Between Angel and Android: The Haunting Aesthetic of Pop Women

Design by Amira Dossani

In her 2005 acapella single “Hide and Seek,” English singer and songwriter Imogen Heap put it best: “Where are we? What the hell is going on?”

With an almost robotic and futuristic edge, Heap voiced what many pop fans have been thinking over the last few years about music trends. And, while she wasn’t particularly wondering about the emergence of the uncanny pop star — we certainly are.

Heap’s heavily layered vocals became a hallmark of experimental pop in the 2000s and have since inspired a new wave of artists, especially women, to dress, perform and create by leaning into the uncanny. In their own reality-warping ways, these women have kept us slapping our foreheads and asking, “What on earth is happening?” Simply put, we can’t get enough.

Pop music is, within its broadness, an intensely intricate form of expression. It exists not only as sound, but as magazine covers, photoshoots, red carpet showings, makeup lines, fashion choices — even entire personality architectures. Consider Melanie Martinez’s four-eyed alien alter ego, Ethel Cain’s gothic cannibal-victim concept album or Chappell Roan’s drag-infused, hyper-theatrical persona: Choices that all deliberately push beyond the sonic.

Haunting, eerie and beautifully unsettling, these artists demonstrate our enduring devotion to the uncanny. But what is it that so irresistibly draws us to their otherworldly aesthetic?

When Charli xcx released “Brat” in 2024, pop fans quickly crowned it “Album of the Year.” People flocked to its electropop, camp and rave-rattled soundscape, despite the album’s (intentional) autotune overkill. Even amid pockets of pushback and criticism, “Brat” ultimately became a full-blown cultural phenomenon, praised as everything between “masterpiece of hyperpop perfection” to “earworm-level catchiness.”

The album felt refreshing. In a way, “Brat” was not so different in its experimental spirit from Heap’s 2005 “Speak for Yourself” or Cain’s 2022 “Preacher’s Daughter.” All three albums supercharged the hyperpop and alt-pop spheres, introducing new ways of making, hearing and ultimately seeing music. The same could be said of Martinez’s 2019 “K–12” album-turned-horror-film that, despite its somewhat creepy undertones, still climbed to No. 3 in the Billboard 200.

Whether through Heap and xcx’s vocal-tech manipulation or Martinez and Cain’s immersive world-building, one thing is clear: We love being haunted by weird pop women — and their even weirder pop sounds.

In fact, it is not just the sound that so loyally draws us to these artists, but everything else that comes with it in a sometimes (un)neat package: Makeup, hair, accessories, public appearances. Think of Lady Gaga’s historical 2009 MTV Video Music Awards performance, in which she sang “Paparazzi” from her hit album “The Fame Monster” and bled profusely over her all-white costume on stage. Terrifying? Yes. Unforgettable? Also yes, to the point where it was nominated for “Most Iconic Performance” 15 years later, in the 2024 VMAs.

The unsettling nature of these pop artists is precisely what invites us into their world like a siren song. In an increasingly minimalist culture of TikTok pop-song-recipes, monochrome wardrobe capsule pieces and “clean girl” makeup routines, uncanny women feel like the breath of fresh air we didn’t know we needed. They are challenging, complicated and a little too unusual to the point of fascination. 

Artists like Gaga and Roan also consciously push against the male gaze in a similarly refreshing way. They blur traditional gender roles and use fashion as a tool for queer expression. Onstage, they often slip into androgynous or gender-bending personas, dressing in the epitome of maximalism — big hair, big capes, big shoulders. Even as performers, they remain unapologetically honest with their audiences. 

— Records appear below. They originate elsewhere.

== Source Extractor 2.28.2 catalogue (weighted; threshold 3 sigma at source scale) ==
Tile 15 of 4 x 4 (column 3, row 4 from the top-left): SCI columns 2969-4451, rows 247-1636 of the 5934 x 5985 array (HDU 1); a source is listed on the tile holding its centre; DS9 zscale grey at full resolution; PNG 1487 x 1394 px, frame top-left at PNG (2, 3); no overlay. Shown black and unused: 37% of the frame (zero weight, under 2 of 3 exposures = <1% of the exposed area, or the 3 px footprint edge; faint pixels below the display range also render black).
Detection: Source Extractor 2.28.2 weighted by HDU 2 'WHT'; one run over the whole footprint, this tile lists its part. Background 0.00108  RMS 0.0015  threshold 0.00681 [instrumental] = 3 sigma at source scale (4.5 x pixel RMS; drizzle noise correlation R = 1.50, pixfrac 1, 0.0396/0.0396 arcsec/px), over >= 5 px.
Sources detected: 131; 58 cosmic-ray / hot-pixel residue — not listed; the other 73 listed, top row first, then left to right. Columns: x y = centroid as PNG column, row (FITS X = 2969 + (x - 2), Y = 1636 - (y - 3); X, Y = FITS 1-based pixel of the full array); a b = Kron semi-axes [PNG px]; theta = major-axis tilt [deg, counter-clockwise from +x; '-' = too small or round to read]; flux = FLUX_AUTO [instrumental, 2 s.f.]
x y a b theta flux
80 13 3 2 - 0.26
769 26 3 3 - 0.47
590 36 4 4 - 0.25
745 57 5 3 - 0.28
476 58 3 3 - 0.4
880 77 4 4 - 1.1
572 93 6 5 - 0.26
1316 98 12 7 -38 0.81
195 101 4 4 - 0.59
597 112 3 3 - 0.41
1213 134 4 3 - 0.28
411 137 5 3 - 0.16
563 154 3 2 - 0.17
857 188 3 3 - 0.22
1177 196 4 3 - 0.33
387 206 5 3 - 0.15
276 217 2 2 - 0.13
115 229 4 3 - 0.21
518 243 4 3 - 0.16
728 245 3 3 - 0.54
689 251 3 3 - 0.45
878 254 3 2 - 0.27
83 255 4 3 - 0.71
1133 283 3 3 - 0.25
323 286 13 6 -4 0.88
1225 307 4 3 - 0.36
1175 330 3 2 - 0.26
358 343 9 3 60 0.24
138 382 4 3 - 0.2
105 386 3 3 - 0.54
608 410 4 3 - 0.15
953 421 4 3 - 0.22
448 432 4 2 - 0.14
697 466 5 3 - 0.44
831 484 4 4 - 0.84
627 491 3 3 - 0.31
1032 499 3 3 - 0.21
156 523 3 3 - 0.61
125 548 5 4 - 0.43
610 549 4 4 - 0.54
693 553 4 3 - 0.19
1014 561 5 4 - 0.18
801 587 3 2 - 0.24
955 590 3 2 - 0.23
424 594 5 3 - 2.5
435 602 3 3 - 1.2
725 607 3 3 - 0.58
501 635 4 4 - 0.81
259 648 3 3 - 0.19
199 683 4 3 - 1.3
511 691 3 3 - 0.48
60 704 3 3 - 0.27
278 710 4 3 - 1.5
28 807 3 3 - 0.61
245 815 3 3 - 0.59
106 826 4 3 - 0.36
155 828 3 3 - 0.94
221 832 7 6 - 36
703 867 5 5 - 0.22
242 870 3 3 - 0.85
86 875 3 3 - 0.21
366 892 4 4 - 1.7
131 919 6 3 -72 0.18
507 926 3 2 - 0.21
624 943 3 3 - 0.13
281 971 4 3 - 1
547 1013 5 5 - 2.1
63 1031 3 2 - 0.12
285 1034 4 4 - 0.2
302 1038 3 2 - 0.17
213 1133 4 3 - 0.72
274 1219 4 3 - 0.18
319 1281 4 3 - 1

Cue Gaga explaining the sexy sapphic meaning behind “Poker Face” by telling parents in the crowd, “It’s not my fault you brought your kids to my show” or Roan using her award speeches to call out artist exploitation, advocate for LGBTQ+ rights or simply proclaim, “Thank God, I’m gay!” Uncanny pop women are loud. They are odd. They are bold. And if you don’t like it, well…they don't care. 

Because maybe that’s the point: Their strangeness isn’t meant to comfort us — it’s meant to wake us up, challenge us and invite us to taste something unfamiliarly new. 

In a world constantly shrinking into sameness, these women dare to be disorienting. And we keep on following, wide-eyed, still asking Heap’s question: “What the hell is going on?” Mostly because we hope the answer sounds — and looks — just as weird.